Une légende de la télévision colombienne est décédé

Pepe Sánchez

 

Cet homme de 82 ans se souvient que le réalisateur, l’acteur et le scénariste souffraient d’un cancer. Il est décédé après avoir été hospitalisé à la Clinique colombienne de Bogotá.

Un des géants de la télévision colombienne est décédé ce mercredi soir à la Clínica Colombia à Bogotá. Pepe Sanchez, légende de la réalisation, du théâtre et du petit écran, est mort du cancer. Quelques-unes de ses séries les plus mémorables sont « Don Chinche et « Café », avec Margarita Rosa de Francisco en 1994. (Voir ici « L’intérieur de la télévision colombienne »)

Luis Guillermo Sánchez, son prénom, est né à Bogotá le 26 octobre 1934 et a construit une carrière réussie en tant que réalisateur de télévision, scénariste et acteur de théâtre. Il a étudié à l’Ecole des Beaux-Arts de l’Université Nationale et a été annonceur pour la station de radio HJCK.

Sánchez avait 82 ans, et c’est sa famille qui a confirmé la nouvelle de sa mort. « Après une brève maladie, il nous a laissés entourés de ses enfants et de sa famille, avec l’amour qu’il a toujours reçu (…) Un professionnel qui a donné sa vie pour la culture de la Colombie », ont dit ses proches (voir ici) : Ley Pepe Sánchez’ pour garantir le paiement des redevances aux acteurs, librettistes et réalisateurs)

Bien qu’on ne sache pas encore où se tiendront les funérailles, les proches du directeur ont dit qu’il s’agissait très probablement d’un théâtre.  En 2000, Sánchez a reçu le Prix Catalina de l’Inde en tant que  » Directeur du siècle « . En outre, il a obtenu plusieurs prix à Simón Bolívar et à la télévision et des prix de romans.

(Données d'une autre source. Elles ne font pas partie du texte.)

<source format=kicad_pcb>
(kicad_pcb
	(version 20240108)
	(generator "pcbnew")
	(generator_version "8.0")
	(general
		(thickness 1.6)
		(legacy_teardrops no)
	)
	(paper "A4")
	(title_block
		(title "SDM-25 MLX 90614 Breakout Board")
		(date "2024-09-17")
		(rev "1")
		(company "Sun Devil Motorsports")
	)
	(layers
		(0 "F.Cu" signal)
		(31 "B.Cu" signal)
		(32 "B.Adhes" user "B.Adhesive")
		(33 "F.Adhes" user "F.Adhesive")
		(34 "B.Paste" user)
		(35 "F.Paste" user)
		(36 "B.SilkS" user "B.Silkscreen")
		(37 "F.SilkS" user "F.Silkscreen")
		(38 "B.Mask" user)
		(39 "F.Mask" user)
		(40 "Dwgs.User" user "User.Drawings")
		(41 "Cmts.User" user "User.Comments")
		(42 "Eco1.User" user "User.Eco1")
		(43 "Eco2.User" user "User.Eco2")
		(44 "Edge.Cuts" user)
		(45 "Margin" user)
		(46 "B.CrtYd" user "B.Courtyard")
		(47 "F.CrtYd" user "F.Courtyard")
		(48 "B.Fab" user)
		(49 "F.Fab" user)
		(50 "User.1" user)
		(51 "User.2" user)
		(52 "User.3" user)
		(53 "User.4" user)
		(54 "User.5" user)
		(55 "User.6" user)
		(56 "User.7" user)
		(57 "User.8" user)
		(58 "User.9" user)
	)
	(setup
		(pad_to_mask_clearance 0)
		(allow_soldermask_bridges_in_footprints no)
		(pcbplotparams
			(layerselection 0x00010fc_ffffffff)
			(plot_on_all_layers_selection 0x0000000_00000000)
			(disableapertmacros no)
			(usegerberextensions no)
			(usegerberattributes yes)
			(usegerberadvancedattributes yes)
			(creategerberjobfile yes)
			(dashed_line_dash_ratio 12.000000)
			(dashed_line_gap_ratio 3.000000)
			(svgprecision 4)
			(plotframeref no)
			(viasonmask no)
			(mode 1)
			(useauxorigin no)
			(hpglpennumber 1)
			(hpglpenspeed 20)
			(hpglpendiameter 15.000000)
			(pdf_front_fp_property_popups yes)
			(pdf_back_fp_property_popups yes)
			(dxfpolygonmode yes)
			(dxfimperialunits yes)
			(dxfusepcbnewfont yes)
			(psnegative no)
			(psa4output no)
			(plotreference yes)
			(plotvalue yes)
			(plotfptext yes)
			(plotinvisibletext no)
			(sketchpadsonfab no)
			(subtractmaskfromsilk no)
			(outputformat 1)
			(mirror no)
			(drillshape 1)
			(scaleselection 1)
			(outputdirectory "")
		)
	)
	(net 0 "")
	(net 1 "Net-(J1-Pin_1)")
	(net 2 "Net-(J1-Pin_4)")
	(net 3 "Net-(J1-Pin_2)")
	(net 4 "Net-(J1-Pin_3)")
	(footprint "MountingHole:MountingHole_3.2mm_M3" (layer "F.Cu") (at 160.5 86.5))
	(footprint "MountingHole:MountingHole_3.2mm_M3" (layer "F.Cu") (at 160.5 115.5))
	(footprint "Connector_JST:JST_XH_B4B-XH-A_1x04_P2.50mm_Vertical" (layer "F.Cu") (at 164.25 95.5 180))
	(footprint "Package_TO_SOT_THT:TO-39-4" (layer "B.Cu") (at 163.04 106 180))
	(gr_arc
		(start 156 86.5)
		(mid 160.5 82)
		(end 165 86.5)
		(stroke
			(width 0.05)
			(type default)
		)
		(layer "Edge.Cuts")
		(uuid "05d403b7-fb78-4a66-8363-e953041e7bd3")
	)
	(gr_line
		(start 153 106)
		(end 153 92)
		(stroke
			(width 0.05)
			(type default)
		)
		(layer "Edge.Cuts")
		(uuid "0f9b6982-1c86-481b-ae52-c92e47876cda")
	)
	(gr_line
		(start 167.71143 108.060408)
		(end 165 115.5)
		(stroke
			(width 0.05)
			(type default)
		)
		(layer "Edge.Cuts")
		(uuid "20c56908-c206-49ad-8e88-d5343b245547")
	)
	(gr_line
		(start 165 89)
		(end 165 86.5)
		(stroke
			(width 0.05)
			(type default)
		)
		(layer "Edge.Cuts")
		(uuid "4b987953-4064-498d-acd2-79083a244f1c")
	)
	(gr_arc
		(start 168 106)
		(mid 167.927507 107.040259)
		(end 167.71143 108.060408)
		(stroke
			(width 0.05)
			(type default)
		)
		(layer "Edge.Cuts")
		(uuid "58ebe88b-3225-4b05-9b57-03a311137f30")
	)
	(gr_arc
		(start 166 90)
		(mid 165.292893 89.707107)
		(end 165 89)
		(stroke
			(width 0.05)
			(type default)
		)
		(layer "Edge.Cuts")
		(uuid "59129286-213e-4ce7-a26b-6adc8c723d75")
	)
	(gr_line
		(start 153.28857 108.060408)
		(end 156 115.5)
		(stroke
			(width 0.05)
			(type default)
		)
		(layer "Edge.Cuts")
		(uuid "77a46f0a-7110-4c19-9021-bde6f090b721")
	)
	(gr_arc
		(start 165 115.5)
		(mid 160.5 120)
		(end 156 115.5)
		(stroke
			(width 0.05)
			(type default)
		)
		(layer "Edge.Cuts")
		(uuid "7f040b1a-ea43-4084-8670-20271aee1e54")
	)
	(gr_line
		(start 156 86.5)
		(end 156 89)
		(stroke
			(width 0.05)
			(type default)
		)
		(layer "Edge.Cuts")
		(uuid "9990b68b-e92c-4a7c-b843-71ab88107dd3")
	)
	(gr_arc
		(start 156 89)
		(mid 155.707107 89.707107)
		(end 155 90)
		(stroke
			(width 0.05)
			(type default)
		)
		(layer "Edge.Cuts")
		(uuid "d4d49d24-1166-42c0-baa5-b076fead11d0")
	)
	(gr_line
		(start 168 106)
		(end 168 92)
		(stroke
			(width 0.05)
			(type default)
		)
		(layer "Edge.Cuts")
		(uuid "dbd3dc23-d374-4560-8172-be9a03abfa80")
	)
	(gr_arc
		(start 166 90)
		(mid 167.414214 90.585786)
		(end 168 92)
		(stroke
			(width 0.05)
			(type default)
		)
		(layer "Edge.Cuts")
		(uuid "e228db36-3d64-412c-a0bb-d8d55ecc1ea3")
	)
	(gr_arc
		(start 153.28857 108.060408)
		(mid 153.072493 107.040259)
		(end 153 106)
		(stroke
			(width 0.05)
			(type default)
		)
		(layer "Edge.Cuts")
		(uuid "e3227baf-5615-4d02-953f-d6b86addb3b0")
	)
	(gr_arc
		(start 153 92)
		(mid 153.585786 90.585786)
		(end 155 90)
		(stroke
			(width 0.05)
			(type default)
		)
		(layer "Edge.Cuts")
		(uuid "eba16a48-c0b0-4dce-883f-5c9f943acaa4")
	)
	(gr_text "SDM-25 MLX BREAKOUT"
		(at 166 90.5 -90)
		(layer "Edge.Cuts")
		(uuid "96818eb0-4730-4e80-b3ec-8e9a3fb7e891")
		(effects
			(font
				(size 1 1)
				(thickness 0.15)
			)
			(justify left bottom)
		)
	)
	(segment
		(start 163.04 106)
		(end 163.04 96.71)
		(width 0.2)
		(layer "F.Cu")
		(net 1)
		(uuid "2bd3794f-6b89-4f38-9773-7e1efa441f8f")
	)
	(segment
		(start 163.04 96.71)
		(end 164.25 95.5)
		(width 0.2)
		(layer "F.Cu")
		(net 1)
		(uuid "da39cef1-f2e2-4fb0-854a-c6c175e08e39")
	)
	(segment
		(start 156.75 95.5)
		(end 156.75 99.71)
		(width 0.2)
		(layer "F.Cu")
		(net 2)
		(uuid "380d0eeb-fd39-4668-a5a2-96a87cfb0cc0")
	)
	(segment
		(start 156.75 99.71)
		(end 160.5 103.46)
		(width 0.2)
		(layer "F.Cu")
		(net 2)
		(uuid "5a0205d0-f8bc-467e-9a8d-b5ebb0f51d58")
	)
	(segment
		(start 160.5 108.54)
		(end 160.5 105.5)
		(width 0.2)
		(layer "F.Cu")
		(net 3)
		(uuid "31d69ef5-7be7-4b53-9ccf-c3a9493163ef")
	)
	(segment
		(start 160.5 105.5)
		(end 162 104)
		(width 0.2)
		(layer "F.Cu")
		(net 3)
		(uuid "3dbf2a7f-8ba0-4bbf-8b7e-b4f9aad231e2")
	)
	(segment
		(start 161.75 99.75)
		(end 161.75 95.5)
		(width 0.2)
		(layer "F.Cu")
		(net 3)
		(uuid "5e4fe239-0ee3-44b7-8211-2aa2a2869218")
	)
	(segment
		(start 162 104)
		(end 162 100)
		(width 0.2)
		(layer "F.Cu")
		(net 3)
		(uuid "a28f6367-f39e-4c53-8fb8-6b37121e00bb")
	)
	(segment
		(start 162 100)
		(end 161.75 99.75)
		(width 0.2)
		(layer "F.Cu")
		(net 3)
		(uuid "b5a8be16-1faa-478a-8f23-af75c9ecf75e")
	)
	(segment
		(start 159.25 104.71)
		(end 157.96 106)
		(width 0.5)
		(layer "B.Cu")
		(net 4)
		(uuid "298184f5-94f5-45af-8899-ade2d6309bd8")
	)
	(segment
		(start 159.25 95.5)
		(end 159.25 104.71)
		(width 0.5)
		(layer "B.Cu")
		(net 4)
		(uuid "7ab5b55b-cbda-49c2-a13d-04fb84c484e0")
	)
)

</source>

« En tant que comédien engagé, scénariste avec une grande capacité créative et un réalisateur sans précédent. C’est ainsi que Pepe Sánchez a été défini par les personnes qui ont travaillé à ses côtés. Felipe Laverde, un ami d’enfance avec qui il a travaillé plus tard à la télévision, a dit à El Espectador en 2010 que son camarade de classe de l’école, et d’errer dans de nombreux bars de Bogotá, est celui qui a le mieux travaillé dans la comédie en Colombie. Vous n’avez pas tort. Des productions comme Romeo y Buseta ou Don Chinche le confirment. Avec ce dernier, il a réussi à faire en sorte que les spectateurs s’identifient à ses personnages et ainsi à revendiquer la culture et l’identité d’un pays qui n’était pas encore reconnu à l’écran », explique la journaliste VIviana Londoño. (Lire ici « Pepe Sánchez, la mirada de un creador »)

« Le péché de Pepe a été sa modestie », a déclaré Mauricio Navas, qui a commencé à travailler avec lui sur Roméo et Buseta et qui a toujours insisté pour que le pays le considère comme un grand consultant pour les nouveaux créateurs dans le pays.

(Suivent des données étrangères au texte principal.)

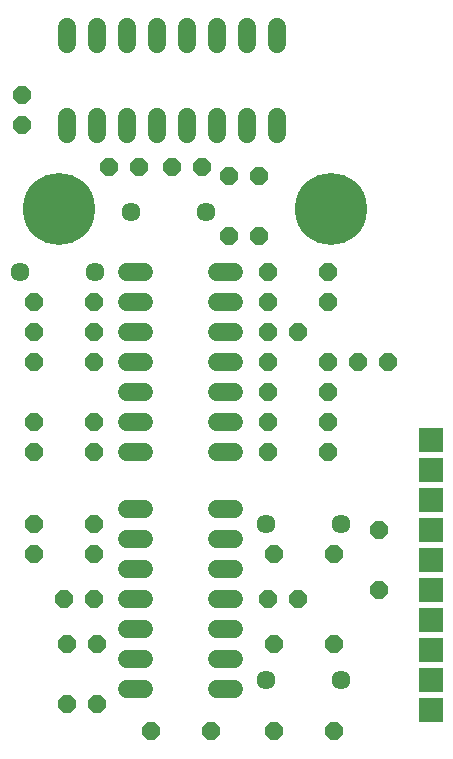
<source format=gts>
G75*
%MOIN*%
%OFA0B0*%
%FSLAX24Y24*%
%IPPOS*%
%LPD*%
%AMOC8*
5,1,8,0,0,1.08239X$1,22.5*
%
%ADD10OC8,0.0600*%
%ADD11C,0.0600*%
%ADD12C,0.0634*%
%ADD13R,0.0788X0.0788*%
%ADD14C,0.2402*%
D10*
X002850Y002110D03*
X003850Y002110D03*
X003850Y004110D03*
X003750Y005610D03*
X002850Y004110D03*
X002750Y005610D03*
X001750Y007110D03*
X001750Y008110D03*
X001750Y010510D03*
X001750Y011510D03*
X001750Y013510D03*
X001750Y014510D03*
X001750Y015510D03*
X003750Y015510D03*
X003750Y014510D03*
X003750Y013510D03*
X003750Y011510D03*
X003750Y010510D03*
X003750Y008110D03*
X003750Y007110D03*
X005650Y001210D03*
X007650Y001210D03*
X009750Y001210D03*
X011750Y001210D03*
X011750Y004110D03*
X010550Y005610D03*
X009750Y004110D03*
X009550Y005610D03*
X009750Y007110D03*
X011750Y007110D03*
X013250Y007910D03*
X013250Y005910D03*
X011550Y010510D03*
X011550Y011510D03*
X011550Y012510D03*
X011550Y013510D03*
X012550Y013510D03*
X013550Y013510D03*
X011550Y015510D03*
X011550Y016510D03*
X010550Y014510D03*
X009550Y014510D03*
X009550Y013510D03*
X009550Y012510D03*
X009550Y011510D03*
X009550Y010510D03*
X009550Y015510D03*
X009550Y016510D03*
X009250Y017710D03*
X008250Y017710D03*
X008250Y019710D03*
X007350Y020010D03*
X006350Y020010D03*
X005250Y020010D03*
X004250Y020010D03*
X001350Y021410D03*
X001350Y022410D03*
X009250Y019710D03*
D11*
X008850Y021130D02*
X008850Y021690D01*
X007850Y021690D02*
X007850Y021130D01*
X006850Y021130D02*
X006850Y021690D01*
X005850Y021690D02*
X005850Y021130D01*
X004850Y021130D02*
X004850Y021690D01*
X003850Y021690D02*
X003850Y021130D01*
X002850Y021130D02*
X002850Y021690D01*
X002850Y024130D02*
X002850Y024690D01*
X003850Y024690D02*
X003850Y024130D01*
X004850Y024130D02*
X004850Y024690D01*
X005850Y024690D02*
X005850Y024130D01*
X006850Y024130D02*
X006850Y024690D01*
X007850Y024690D02*
X007850Y024130D01*
X008850Y024130D02*
X008850Y024690D01*
X009850Y024690D02*
X009850Y024130D01*
X009850Y021690D02*
X009850Y021130D01*
X008430Y016510D02*
X007870Y016510D01*
X007870Y015510D02*
X008430Y015510D01*
X008430Y014510D02*
X007870Y014510D01*
X007870Y013510D02*
X008430Y013510D01*
X008430Y012510D02*
X007870Y012510D01*
X007870Y011510D02*
X008430Y011510D01*
X008430Y010510D02*
X007870Y010510D01*
X007870Y008610D02*
X008430Y008610D01*
X008430Y007610D02*
X007870Y007610D01*
X007870Y006610D02*
X008430Y006610D01*
X008430Y005610D02*
X007870Y005610D01*
X007870Y004610D02*
X008430Y004610D01*
X008430Y003610D02*
X007870Y003610D01*
X007870Y002610D02*
X008430Y002610D01*
X005430Y002610D02*
X004870Y002610D01*
X004870Y003610D02*
X005430Y003610D01*
X005430Y004610D02*
X004870Y004610D01*
X004870Y005610D02*
X005430Y005610D01*
X005430Y006610D02*
X004870Y006610D01*
X004870Y007610D02*
X005430Y007610D01*
X005430Y008610D02*
X004870Y008610D01*
X004870Y010510D02*
X005430Y010510D01*
X005430Y011510D02*
X004870Y011510D01*
X004870Y012510D02*
X005430Y012510D01*
X005430Y013510D02*
X004870Y013510D01*
X004870Y014510D02*
X005430Y014510D01*
X005430Y015510D02*
X004870Y015510D01*
X004870Y016510D02*
X005430Y016510D01*
D12*
X005000Y018510D03*
X003800Y016510D03*
X001300Y016510D03*
X007500Y018510D03*
X009500Y008110D03*
X012000Y008110D03*
X012000Y002910D03*
X009500Y002910D03*
D13*
X014990Y002911D03*
X014990Y003911D03*
X014990Y004911D03*
X014990Y005911D03*
X014990Y006911D03*
X014990Y007911D03*
X014990Y008911D03*
X014990Y009911D03*
X014990Y010911D03*
X014990Y001911D03*
D14*
X011644Y018616D03*
X002589Y018616D03*
M02*

</source>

Pepe s’est spécialisé dans le cinéma à Prague, ancienne Tchécoslovaquie. Dans les années 60, il s’est rendu au Chili, où il a rencontré Miguel Littin, dont il a été assistant réalisateur dans El chacal de Nahueltoro, et a réalisé un documentaire sur le Palais de la Moneda et un autre, à Isla Negra, avec et sur Pablo Neruda. Il retourne en Colombie pour jouer, depuis 1968, dans la série Yo y tú, et participe, en tant que metteur en scène ou acteur, à Vendaval ; La tregua, Vivir la vida, Mujeres, El chinche, Notas de pasión, Espérame al final, Café, Guajira et La madre. L’histoire de Tita est, selon les critiques, son travail le plus accompli dans les dramatisations de la télévision colombienne. Son héritage est toujours vivant.